Le segment orbital d’Axiom est unique dans la mesure où, lorsque la Station spatiale internationale sera finalement désorbitée, la capsule se détachera pour former sa propre nouvelle station spatiale, appartenant entièrement à Axiom et non à une nation ou une coalition de nations. La nouvelle station est prévue pour être produite en quatre étapes de croissance. La première est la capsule qui se détachera de l’ISS et sera connue sous le nom d’Axiom Hub One. Ensuite, une autre nacelle sera connectée au Hub One pour agrandir la salle de recherche et les quartiers de l’équipage. La troisième phase ajoutera l’Axiom Lab, qui servira d’installation de recherche et de production spatiales. Dans la phase finale, la station sera alimentée par des panneaux solaires installés dans la Power Tower.

À l’origine, la Russie voulait suivre une voie similaire pour construire sa propre station spatiale. Le complexe d’expérimentation et d’assemblage piloté en orbite, ou OPSEK, devait être construit autour du segment orbital russe de la Station spatiale internationale. Toutefois, Roscosmos a ensuite abandonné ces projets en raison de l’état de ses modules de l’ISS et des défis technologiques à relever.

Le retrait de la Russie de l’ISS pourrait même conduire à la désintégration pure et simple de la station. Bien que ce scénario soit peu probable, la station spatiale internationale vieillit rapidement. À l’origine, sa durée de vie n’était que de 15 ans , mais des réparations continues et des mises en orbite l’ont maintenu en service depuis 1998 et il pourrait durer jusque dans les années 2020. Les gouvernements partenaires internationaux impliqués dans la construction de l’ISS ont accepté de la maintenir en service jusqu’en décembre 2024, bien qu’il soit prévu qu’elle soit opérationnelle à la fin de 2028. Alors qu’il ne lui reste que quelques années de sa durée de vie actuellement prévue, la perte d’une nation vitale pour ses fonctions et ses opérations pourrait être dévastatrice pour la station vieillissante.

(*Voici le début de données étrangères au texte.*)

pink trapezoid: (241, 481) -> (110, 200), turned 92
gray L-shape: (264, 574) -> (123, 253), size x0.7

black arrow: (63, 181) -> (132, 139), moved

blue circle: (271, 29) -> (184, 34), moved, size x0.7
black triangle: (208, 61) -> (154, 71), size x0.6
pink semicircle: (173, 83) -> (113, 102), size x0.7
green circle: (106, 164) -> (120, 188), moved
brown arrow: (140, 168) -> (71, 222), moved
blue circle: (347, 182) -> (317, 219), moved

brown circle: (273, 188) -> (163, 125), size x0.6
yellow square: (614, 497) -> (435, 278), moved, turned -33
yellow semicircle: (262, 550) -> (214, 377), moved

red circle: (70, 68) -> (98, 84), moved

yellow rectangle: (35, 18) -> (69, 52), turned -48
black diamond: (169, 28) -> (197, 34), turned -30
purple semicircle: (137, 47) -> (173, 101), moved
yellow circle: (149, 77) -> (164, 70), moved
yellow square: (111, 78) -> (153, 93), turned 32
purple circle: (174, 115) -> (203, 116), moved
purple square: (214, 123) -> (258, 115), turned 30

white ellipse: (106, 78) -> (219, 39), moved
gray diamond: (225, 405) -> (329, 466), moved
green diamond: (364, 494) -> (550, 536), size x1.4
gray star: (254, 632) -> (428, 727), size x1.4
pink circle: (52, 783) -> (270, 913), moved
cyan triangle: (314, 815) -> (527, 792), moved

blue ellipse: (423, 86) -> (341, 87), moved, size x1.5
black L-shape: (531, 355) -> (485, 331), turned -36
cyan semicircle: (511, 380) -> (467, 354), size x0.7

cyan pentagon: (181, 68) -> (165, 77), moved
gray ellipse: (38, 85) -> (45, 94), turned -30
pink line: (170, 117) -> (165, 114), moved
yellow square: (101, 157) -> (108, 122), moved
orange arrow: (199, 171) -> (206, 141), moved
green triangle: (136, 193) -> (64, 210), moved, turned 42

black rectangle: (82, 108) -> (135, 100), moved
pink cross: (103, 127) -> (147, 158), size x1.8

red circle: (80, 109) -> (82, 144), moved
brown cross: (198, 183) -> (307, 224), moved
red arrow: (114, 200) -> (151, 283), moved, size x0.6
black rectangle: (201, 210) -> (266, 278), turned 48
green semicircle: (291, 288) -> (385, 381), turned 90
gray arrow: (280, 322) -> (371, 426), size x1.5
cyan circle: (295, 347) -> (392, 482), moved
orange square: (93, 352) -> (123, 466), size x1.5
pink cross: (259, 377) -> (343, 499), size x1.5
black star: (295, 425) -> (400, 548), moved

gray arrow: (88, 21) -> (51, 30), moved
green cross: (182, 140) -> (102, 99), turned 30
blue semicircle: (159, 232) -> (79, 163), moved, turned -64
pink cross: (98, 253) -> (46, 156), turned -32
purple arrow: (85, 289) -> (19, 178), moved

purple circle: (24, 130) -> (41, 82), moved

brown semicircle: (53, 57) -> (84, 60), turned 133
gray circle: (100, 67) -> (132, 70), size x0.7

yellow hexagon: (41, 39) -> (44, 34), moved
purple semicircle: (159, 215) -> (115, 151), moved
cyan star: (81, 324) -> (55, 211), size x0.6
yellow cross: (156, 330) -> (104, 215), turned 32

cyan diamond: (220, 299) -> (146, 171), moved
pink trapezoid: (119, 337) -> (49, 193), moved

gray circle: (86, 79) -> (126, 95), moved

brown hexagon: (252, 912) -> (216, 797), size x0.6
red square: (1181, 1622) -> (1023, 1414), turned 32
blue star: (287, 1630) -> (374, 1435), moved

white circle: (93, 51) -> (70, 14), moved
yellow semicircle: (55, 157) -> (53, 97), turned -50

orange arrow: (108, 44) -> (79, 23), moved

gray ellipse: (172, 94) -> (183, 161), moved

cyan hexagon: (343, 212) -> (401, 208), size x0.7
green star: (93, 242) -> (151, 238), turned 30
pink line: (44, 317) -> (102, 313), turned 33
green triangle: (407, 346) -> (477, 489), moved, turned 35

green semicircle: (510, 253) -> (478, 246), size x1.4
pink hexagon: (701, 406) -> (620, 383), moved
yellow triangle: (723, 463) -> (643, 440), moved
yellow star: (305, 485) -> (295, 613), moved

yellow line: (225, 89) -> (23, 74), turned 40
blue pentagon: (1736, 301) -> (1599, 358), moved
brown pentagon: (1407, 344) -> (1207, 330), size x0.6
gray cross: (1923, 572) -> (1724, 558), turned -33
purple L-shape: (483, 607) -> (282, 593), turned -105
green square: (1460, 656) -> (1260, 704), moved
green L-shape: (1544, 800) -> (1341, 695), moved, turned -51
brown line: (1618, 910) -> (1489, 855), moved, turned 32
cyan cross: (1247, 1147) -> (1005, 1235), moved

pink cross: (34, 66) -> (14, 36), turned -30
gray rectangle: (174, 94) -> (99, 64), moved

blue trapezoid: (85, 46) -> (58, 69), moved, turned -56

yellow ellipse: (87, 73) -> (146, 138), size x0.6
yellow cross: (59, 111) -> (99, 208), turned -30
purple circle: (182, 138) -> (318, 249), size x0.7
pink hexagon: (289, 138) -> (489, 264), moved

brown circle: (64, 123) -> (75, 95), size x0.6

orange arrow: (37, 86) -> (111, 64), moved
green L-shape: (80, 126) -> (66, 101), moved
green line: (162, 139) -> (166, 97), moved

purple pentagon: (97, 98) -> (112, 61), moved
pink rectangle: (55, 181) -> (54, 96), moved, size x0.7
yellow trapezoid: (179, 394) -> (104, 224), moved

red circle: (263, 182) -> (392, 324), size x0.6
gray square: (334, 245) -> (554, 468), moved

Il y a encore de l’espoir pour la Russie et la station spatiale internationale. Lors d’une conversation téléphonique d’introduction entre le nouvel administrateur de la NASA, Bill Nelson, et M. Rogozin, ce dernier a déclaré qu’il était “déterminé à poursuivre ce partenariat très efficace avec l’ISS”. Une déclaration de la NASA a ensuite indiqué que l’appel téléphonique était un complément productif pour s’assurer que la NASA et Roscosmos restent en bons termes. Nelson et Rogozin poursuivront leurs discussions tout au long du mois de juin, et tous deux participeront à la conférence virtuelle Global Space Exploration Conference ce mois-ci.